Где их сейчас брать, как их разрабатывать? Конечно, пройдет время. Но для этого надо выучить. Вот эти, которые по 100 баллов получили, пойдут в эти отрасли экономики, которые нужно, отучатся. А кто их будет учить так же отлично, какие инженеры, какие технологи? Почему у нас самолеты не летают так, как должны были бы, давным-давно уже заменить весь этот импорт? Пока этого нет в том объеме. Почему у нас машин нет мирового класса, самых простых, дешевых? Я бы хотел, чтобы такой джип, как ГАЗ-69, были машины: с самой простой надежной коробкой передач, 4 ведущих колеса и такая кулиса. Мне не нужно даже, чтобы радио было — может, я поставлю айфон и пусть он играет, или бумбокс какой-нибудь. Где вот эти машины? И пусть она стоит еще 4 тысячи долларов максимум, чтобы люди могли ее покупать, чтобы она с этого рынка снесла всех. Тогда и будет эта дисраптивная технология обеспечивать русских граждан с небольшим доходом транспортным средством, чтобы начала меняться, допустим, модель расселения. Чтобы они из переполненных городов выходили на природу и самую большую страну в мире начинали заселять на этих машинах.

Этого нет и не было. Вот когда мне объясняют, что вот этого не было даже в хорошие годы, а сейчас, в плохие годы, это будет, я хотел бы, чтобы чуть поподробнее объяснили, за счет чего будет. Какие факторы появятся, которых не было раньше, которые заставят это делать. Не приведет ли это просто к повышению цен на те услуги редких специалистов, которые остались по этим направлениям. Каков контроль общества. Но главное тут даже, контроль рынка должен быть. Потому что если эти технологии будут носить нерыночный характер, то они просто приведут к издержкам и снижению качества.

[СВЕДЕНИЯ]

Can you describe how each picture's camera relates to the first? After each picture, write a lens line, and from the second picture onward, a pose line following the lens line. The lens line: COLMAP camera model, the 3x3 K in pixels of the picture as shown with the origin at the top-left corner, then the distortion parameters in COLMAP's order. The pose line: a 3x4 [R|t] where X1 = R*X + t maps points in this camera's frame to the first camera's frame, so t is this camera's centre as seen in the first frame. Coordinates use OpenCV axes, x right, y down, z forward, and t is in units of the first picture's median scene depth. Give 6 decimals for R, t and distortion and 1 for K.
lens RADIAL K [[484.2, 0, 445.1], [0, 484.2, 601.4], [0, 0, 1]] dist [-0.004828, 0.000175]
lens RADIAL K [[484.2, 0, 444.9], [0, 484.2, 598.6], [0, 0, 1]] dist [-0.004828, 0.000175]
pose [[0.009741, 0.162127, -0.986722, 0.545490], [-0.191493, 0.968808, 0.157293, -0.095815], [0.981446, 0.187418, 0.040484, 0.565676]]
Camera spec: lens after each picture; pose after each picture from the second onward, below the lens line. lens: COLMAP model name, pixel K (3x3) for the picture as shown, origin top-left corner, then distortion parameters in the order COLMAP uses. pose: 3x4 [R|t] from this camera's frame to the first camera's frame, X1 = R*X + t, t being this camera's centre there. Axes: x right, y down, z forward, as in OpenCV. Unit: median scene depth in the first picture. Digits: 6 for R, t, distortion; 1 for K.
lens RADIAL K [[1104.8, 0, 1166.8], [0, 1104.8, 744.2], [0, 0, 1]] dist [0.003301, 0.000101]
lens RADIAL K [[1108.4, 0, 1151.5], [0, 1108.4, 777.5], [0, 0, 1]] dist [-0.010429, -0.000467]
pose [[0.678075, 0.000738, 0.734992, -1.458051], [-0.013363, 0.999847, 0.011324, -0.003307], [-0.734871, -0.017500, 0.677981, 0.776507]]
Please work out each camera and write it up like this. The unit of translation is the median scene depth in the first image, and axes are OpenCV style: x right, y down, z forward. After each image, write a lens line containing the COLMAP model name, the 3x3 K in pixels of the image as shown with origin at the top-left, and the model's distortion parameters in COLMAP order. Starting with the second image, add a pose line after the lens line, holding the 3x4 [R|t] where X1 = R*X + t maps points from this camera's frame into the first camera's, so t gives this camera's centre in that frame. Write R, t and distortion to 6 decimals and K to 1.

[УСЛОВИЕ ЗАДАЧИ] Продолжите приведенное выше рассуждение о нехватке инженеров и отечественных технологий, начиная сразу после его последнего предложения.

[ОТВЕТ]
Поэтому вопросы есть, но, в принципе, когда люди что-то пытаются сделать, я скорее хочу помочь им разобраться, что нужно делать.

С. КРЮЧКОВ: Константин Вадимович, но даже если они будут носить рыночный характер, эти подрывные (в позитивном смысле) технологии, как это ложится на почву вот этого патернализма россиян? Вот вы сами говорите: зависимость от образа жизни, неготовность менять этот образ жизни, воспринимать. Это должно работать более тонко, менее шаблонно. А в свою очередь, предоставляет ли сегодняшняя ситуация, когда шаблоны господствуют, возможность выходить за рамки этих шаблонов?

К. РЕМЧУКОВ: Знаете, я считаю, что на уровне власти — центральной власти, той власти, которая любит руководить, — ты ничего такого сделать не сможешь. Потому что ты же не смог раньше этого сделать — почему это ты сейчас сможешь? Единственный, кто может это сделать — это бизнес. И поэтому мы с вами и в прошлый раз говорили, и я в этом абсолютно убежден, что вот эти микроэкономические реформы, которые направлены на поддержку рынка, на поддержку предприятий, на доступ их к капиталу, к инновациям, к подготовке и переподготовке рабочей силы — вот эти все вещи заставят в децентрализованном порядке бизнесменов внедрять все то, о чем мы говорим, потому что там они кровно заинтересованы. Там никто их им лекцию не читает — это условие их выживания, это условие захвата сегментов рынка, это условие производства какой-то продукции, которая будет приносить им долгосрочную прибыль, развитие и перспективы.

Поэтому с этой точки зрения нужно переориентироваться реально на вот эту экономику предложения, в основе которой лежит микроэкономический подход. Он лежит в основе роста производительности труда. А производительность труда без новых технологий, которые рождаются от страха, что ты проиграешь конкурентную борьбу, не бывает. Если же упор будет сделан на большие государственные компании, то они ничего не боятся. Они то, что по-английски называется too big to fail, слишком большие, чтобы провалиться. и проиграть. Государство их всегда будет поддерживать по стратегическим соображениям.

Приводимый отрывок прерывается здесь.